By Melissa Ingells, WKAR News
http://stream.publicbroadcasting.net/production/mp3/wkar/local-wkar-974810.mp3
EAST LANSING, MI – Book reviewer Lev Raphael has some thrilling summer reading to pass along, about a mad, bad, dangerous-to-know ghost who starts appearing to an American boy at a British boarding school. He spoke with Melissa Ingells about Justin Evans' book, "The White Devil."
AUDIO:
LEV RAPHAEL: The title of this great summer thriller, The White Devil, refers to a play by John Webster, a Jacobean revenge dramatist, and the book is filled with revenge of all kinds.
This has to be the best thriller I've read all year, and maybe in the last couple of years. And it's about a kid who has screwed up so bad that his rich father gets him out of the country. He sends him to a private school in England, Harrow, and he tells him, "You make good at this school or you're out. I kick you out. I write you out of the will. It is over for you." So, he's got a bit of pressure on him.
MELISSA INGELLS: Yeah, no pressure at all.

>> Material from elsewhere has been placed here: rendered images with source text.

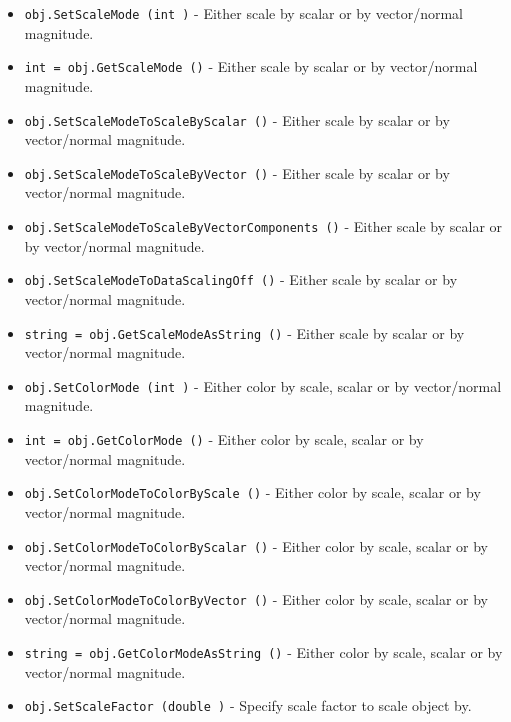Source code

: \begin{itemize}
\item  \verb|obj.SetScaleMode (int )| -  Either scale by scalar or by vector/normal magnitude.

\item  \verb|int = obj.GetScaleMode ()| -  Either scale by scalar or by vector/normal magnitude.

\item  \verb|obj.SetScaleModeToScaleByScalar ()| -  Either scale by scalar or by vector/normal magnitude.

\item  \verb|obj.SetScaleModeToScaleByVector ()| -  Either scale by scalar or by vector/normal magnitude.

\item  \verb|obj.SetScaleModeToScaleByVectorComponents ()| -  Either scale by scalar or by vector/normal magnitude.

\item  \verb|obj.SetScaleModeToDataScalingOff ()| -  Either scale by scalar or by vector/normal magnitude.

\item  \verb|string = obj.GetScaleModeAsString ()| -  Either scale by scalar or by vector/normal magnitude.

\item  \verb|obj.SetColorMode (int )| -  Either color by scale, scalar or by vector/normal magnitude.

\item  \verb|int = obj.GetColorMode ()| -  Either color by scale, scalar or by vector/normal magnitude.

\item  \verb|obj.SetColorModeToColorByScale ()| -  Either color by scale, scalar or by vector/normal magnitude.

\item  \verb|obj.SetColorModeToColorByScalar ()| -  Either color by scale, scalar or by vector/normal magnitude.

\item  \verb|obj.SetColorModeToColorByVector ()| -  Either color by scale, scalar or by vector/normal magnitude.

\item  \verb|string = obj.GetColorModeAsString ()| -  Either color by scale, scalar or by vector/normal magnitude.

\item  \verb|obj.SetScaleFactor (double )| -  Specify scale factor to scale object by.


\end{itemize}
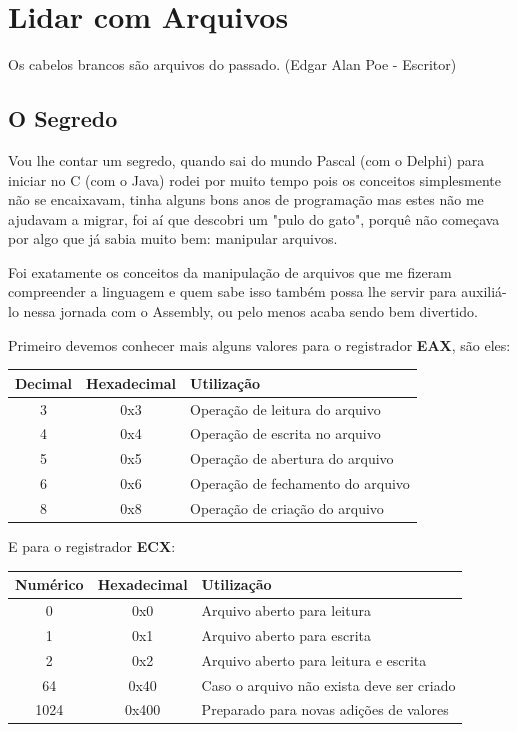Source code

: \chapter{Lidar com Arquivos}

\begin{remark}
	Os cabelos brancos são arquivos do passado. (Edgar Alan Poe - Escritor) 
\end{remark}

\section{O Segredo}
Vou lhe contar um segredo, quando sai do mundo Pascal (com o Delphi) para iniciar no C (com o Java) rodei por muito tempo pois os conceitos simplesmente não se encaixavam, tinha alguns bons anos de programação mas estes não me ajudavam a migrar, foi aí que descobri um "pulo do gato", porquê não começava por algo que já sabia muito bem: manipular arquivos.

Foi exatamente os conceitos da manipulação de arquivos que me fizeram compreender a linguagem e quem sabe isso também possa lhe servir para auxiliá-lo nessa jornada com o Assembly, ou pelo menos acaba sendo bem divertido.

Primeiro devemos conhecer mais alguns valores para o registrador \textbf{EAX}, são eles:
\begin{table}[H]
	\centering 
	\begin{tabular}{c | c | l }
		\textbf{Decimal} & \textbf{Hexadecimal} & \textbf{Utilização} \\ \hline 
		3 & 0x3 & Operação de leitura do arquivo \\
		4 & 0x4 & Operação de escrita no arquivo \\
		5 & 0x5 & Operação de abertura do arquivo \\
		6 & 0x6 & Operação de fechamento do arquivo \\
		8 & 0x8 & Operação de criação do arquivo
	\end{tabular}
\end{table}

E para o registrador \textbf{ECX}:
\begin{table}[H]
	\centering 
	\begin{tabular}{c | c | l }
		\textbf{Numérico} & \textbf{Hexadecimal} & \textbf{Utilização} \\ \hline 
		0 & 0x0 & Arquivo aberto para leitura \\
		1 & 0x1 & Arquivo aberto para escrita \\
		2 & 0x2 & Arquivo aberto para leitura e escrita \\
		64 & 0x40 & Caso o arquivo não exista deve ser criado \\
		1024 & 0x400 & Preparado para novas adições de valores
	\end{tabular}
\end{table}

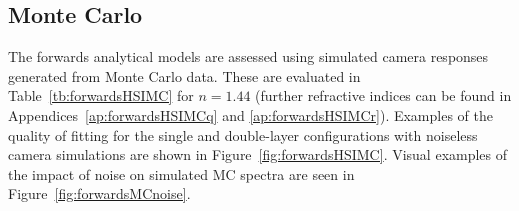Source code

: \subsection{Monte Carlo}\label{sec:MCHSI}
The forwards analytical models are assessed using simulated camera responses generated from Monte Carlo data. 
These are evaluated in Table~\ref{tb:forwardsHSIMC} for $n=1.44$ (further refractive indices can be found in Appendices~\ref{ap:forwardsHSIMCq} and \ref{ap:forwardsHSIMCr}). Examples of the quality of fitting for the single and double-layer configurations with noiseless camera simulations are shown in Figure~\ref{fig:forwardsHSIMC}. Visual examples of the impact of noise on simulated MC spectra are seen in Figure~\ref{fig:forwardsMCnoise}.

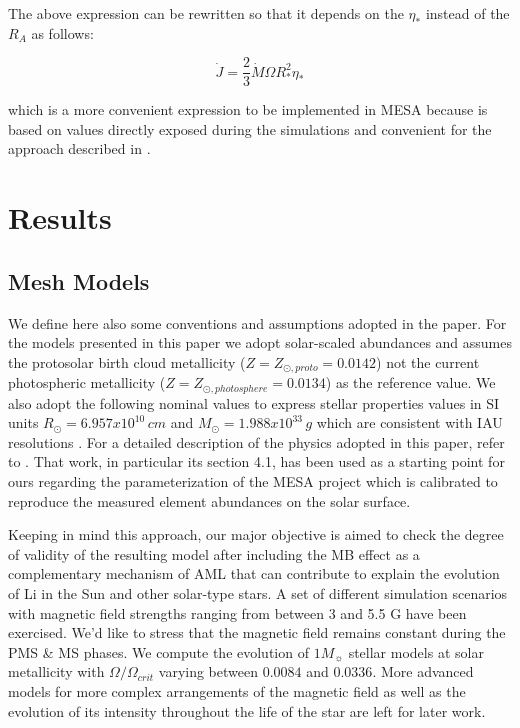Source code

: \documentclass[fleqn,usenatbib]{mnras}
\begin{document}
The above expression can be rewritten so that it depends on the $\eta_*$ instead of the $R_A$ as follows:
\begin{ceqn}
\begin{equation}
 \Dot{J} = \frac{2}{3} \Dot{M}\Omega R^{2}_{*}\eta_* \label{eq:j_dot_mesa}
\end{equation}
\end{ceqn}
which is a more convenient expression to be implemented in MESA because is based on values directly exposed during the simulations and convenient for the approach described in \citet{Ud-Doula2007}.

\section{Results} \label{sec_3}

\subsection{Mesh Models}
We define here also some conventions and assumptions adopted in the paper. For the models presented in this paper we adopt solar-scaled abundances and assumes the \citet{Asplund2009} protosolar birth cloud metallicity ($Z = Z_{\odot, proto} = 0.0142$) not the current photospheric metallicity ($Z = Z_{\odot, photosphere} = 0.0134$) as the reference value. We also adopt the following nominal values to express stellar properties values in SI units $R_{\odot} = 6.957x10^{10}\, cm$ and $M_{\odot} = 1.988x10^{33}\, g$ which are consistent with IAU resolutions \citep{Mamajek2015}. For a detailed description of the physics adopted in this paper, refer to \citet{Choi2016}. That work, in particular its section 4.1, has been used as a starting point for ours regarding the parameterization of the MESA project which is calibrated to reproduce the measured element abundances on the solar surface.\par

Keeping in mind this approach, our major objective is aimed to check the degree of validity of the resulting model after including the MB effect as a complementary mechanism of AML that can contribute to explain the evolution of Li in the Sun and other solar-type stars. A set of different simulation scenarios with magnetic field strengths ranging from between 3 and 5.5 G have been exercised. We'd like to stress that the magnetic field remains constant during the PMS \& MS phases. We compute the evolution of $1M_{\sun}$ stellar models at solar metallicity with $\Omega / \Omega_{crit}$ varying between $0.0084$ and $0.0336$. More advanced models for more complex arrangements of the magnetic field as well as the evolution of its intensity throughout the life of the star are left for later work.\par
\end{document}
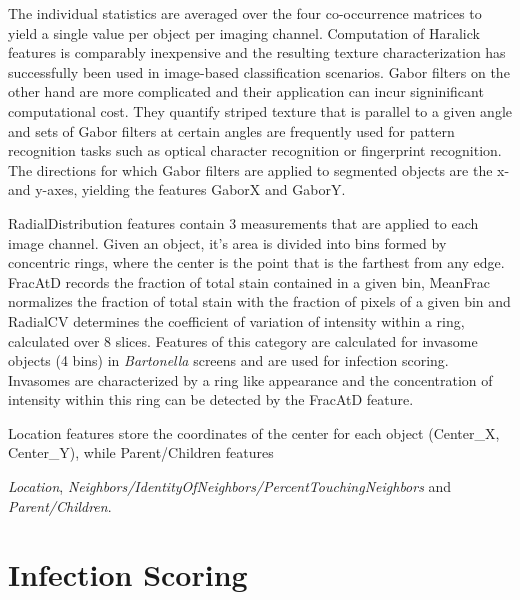 The individual statistics are averaged over the four co-occurrence matrices to yield a single value per object per imaging channel. Computation of Haralick features is comparably inexpensive and the resulting texture characterization has successfully been used in image-based classification scenarios. Gabor filters on the other hand are more complicated and their application can incur signinificant computational cost. They quantify striped texture that is parallel to a given angle and sets of Gabor filters at certain angles are frequently used for pattern recognition tasks such as optical character recognition or fingerprint recognition. The directions for which Gabor filters are applied to segmented objects are the x- and y-axes, yielding the features GaborX and GaborY.

RadialDistribution features contain 3 measurements that are applied to each image channel. Given an object, it's area is divided into bins formed by concentric rings, where the center is the point that is the farthest from any edge. FracAtD records the fraction of total stain contained in a given bin, MeanFrac normalizes the fraction of total stain with the fraction of pixels of a given bin and RadialCV determines the coefficient of variation of intensity within a ring, calculated over 8 slices. Features of this category are calculated for invasome objects (4 bins) in \textit{Bartonella} screens and are used for infection scoring. Invasomes are characterized by a ring like appearance and the concentration of intensity within this ring can be detected by the FracAtD feature.

Location features store the coordinates of the center for each object (Center_X, Center_Y), while Parent\slash Children features 

\textit{Location}, \textit{Neighbors\slash IdentityOfNeighbors\slash Per\-centTouchingNeighbors} and \textit{Parent\slash Children}.

\section{Infection Scoring}
\label{sec:infection-scoring}

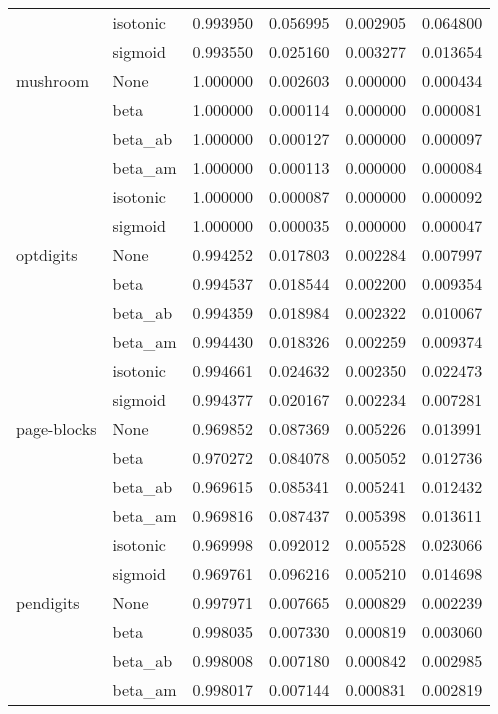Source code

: \begin{tabular}{llrrrr}
        & isotonic &  0.993950 &  0.056995 &  0.002905 &  0.064800 \\
        & sigmoid &  0.993550 &  0.025160 &  0.003277 &  0.013654 \\
mushroom & None &  1.000000 &  0.002603 &  0.000000 &  0.000434 \\
        & beta &  1.000000 &  0.000114 &  0.000000 &  0.000081 \\
        & beta\_ab &  1.000000 &  0.000127 &  0.000000 &  0.000097 \\
        & beta\_am &  1.000000 &  0.000113 &  0.000000 &  0.000084 \\
        & isotonic &  1.000000 &  0.000087 &  0.000000 &  0.000092 \\
        & sigmoid &  1.000000 &  0.000035 &  0.000000 &  0.000047 \\
optdigits & None &  0.994252 &  0.017803 &  0.002284 &  0.007997 \\
        & beta &  0.994537 &  0.018544 &  0.002200 &  0.009354 \\
        & beta\_ab &  0.994359 &  0.018984 &  0.002322 &  0.010067 \\
        & beta\_am &  0.994430 &  0.018326 &  0.002259 &  0.009374 \\
        & isotonic &  0.994661 &  0.024632 &  0.002350 &  0.022473 \\
        & sigmoid &  0.994377 &  0.020167 &  0.002234 &  0.007281 \\
page-blocks & None &  0.969852 &  0.087369 &  0.005226 &  0.013991 \\
        & beta &  0.970272 &  0.084078 &  0.005052 &  0.012736 \\
        & beta\_ab &  0.969615 &  0.085341 &  0.005241 &  0.012432 \\
        & beta\_am &  0.969816 &  0.087437 &  0.005398 &  0.013611 \\
        & isotonic &  0.969998 &  0.092012 &  0.005528 &  0.023066 \\
        & sigmoid &  0.969761 &  0.096216 &  0.005210 &  0.014698 \\
pendigits & None &  0.997971 &  0.007665 &  0.000829 &  0.002239 \\
        & beta &  0.998035 &  0.007330 &  0.000819 &  0.003060 \\
        & beta\_ab &  0.998008 &  0.007180 &  0.000842 &  0.002985 \\
        & beta\_am &  0.998017 &  0.007144 &  0.000831 &  0.002819 \\

\end{tabular}
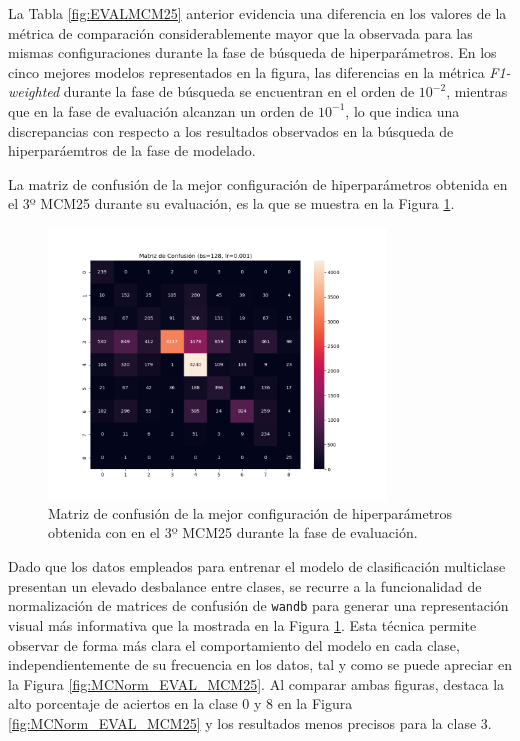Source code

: La Tabla \ref{fig:EVALMCM25} anterior evidencia una diferencia en los valores de la métrica de comparación considerablemente mayor que la observada para las mismas configuraciones durante la fase de búsqueda de hiperparámetros. En los cinco mejores modelos representados en la figura, las diferencias en la métrica \textit{F1-weighted} durante la fase de búsqueda se encuentran en el orden de $10^{-2}$, mientras que en la fase de evaluación alcanzan un orden de $10^{-1}$, lo que indica una discrepancias con respecto a los resultados observados en la búsqueda de hiperparáemtros de la fase de modelado.

La matriz de confusión de la mejor configuración de hiperparámetros obtenida en el 3º MCM25 durante su evaluación, es la que se muestra en la Figura \ref{fig:MC_EVAL_MCM25}.

\begin{figure}[H]
    \centering
    \includegraphics[width=0.8\textwidth]{./img/evaluacion/matrices_confusion/MC_EVAL_MCM25.png}
    \caption{Matriz de confusión de la mejor configuración de hiperparámetros obtenida con en el 3º MCM25 durante la fase de evaluación.}
    \label{fig:MC_EVAL_MCM25}
\end{figure}

Dado que los datos empleados para entrenar el modelo de clasificación multiclase presentan un elevado desbalance entre clases, se recurre a la funcionalidad de normalización de matrices de confusión de \texttt{wandb} para generar una representación visual más informativa que la mostrada en la Figura \ref{fig:MC_EVAL_MCM25}. Esta técnica permite observar de forma más clara el comportamiento del modelo en cada clase, independientemente de su frecuencia en los datos, tal y como se puede apreciar en la Figura \ref{fig:MCNorm_EVAL_MCM25}. Al comparar ambas figuras, destaca la alto porcentaje de aciertos en la clase 0 y 8 en la Figura \ref{fig:MCNorm_EVAL_MCM25} y los resultados menos precisos para la clase 3.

RAPHAEL: Right. And when he gets there, he meets a ghost. Now, Harrow is 400 years old, so you might expect some ghosts there. You might not expect them to haunt Americans. But what is special about this American is that he bears an uncanny resemblance to Byron.
INGELLS: THAT Byron?
RAPHAEL: Yes, Lord Byron, who attended Harrow. And the book is structured around his trying to figure out what happened involving Byron at the school that is ever-present in his life and is threatening him and all the people around him. It is one of those books that you cannot stop reading except to say, "Wow!"
INGELLS: I have to admit that when you told me this was the book you were doing, kind of my first impression was, "Boarding school book." Hasn't that been done and redone and redone?
RAPHAEL: It has. And you might think that you'd be bored or you'd read it before. But the combination of the beautiful writing, the great point of view, the cultural conflict between Americans and the English makes this really stand out. Plus, it's not one of your write-by-numbers, totally predictable thrillers. You can't see what's coming and it is really an intelligent reader's thriller. It's the only book I've ever read that combines ghosts, sex and homework. How can you beat it?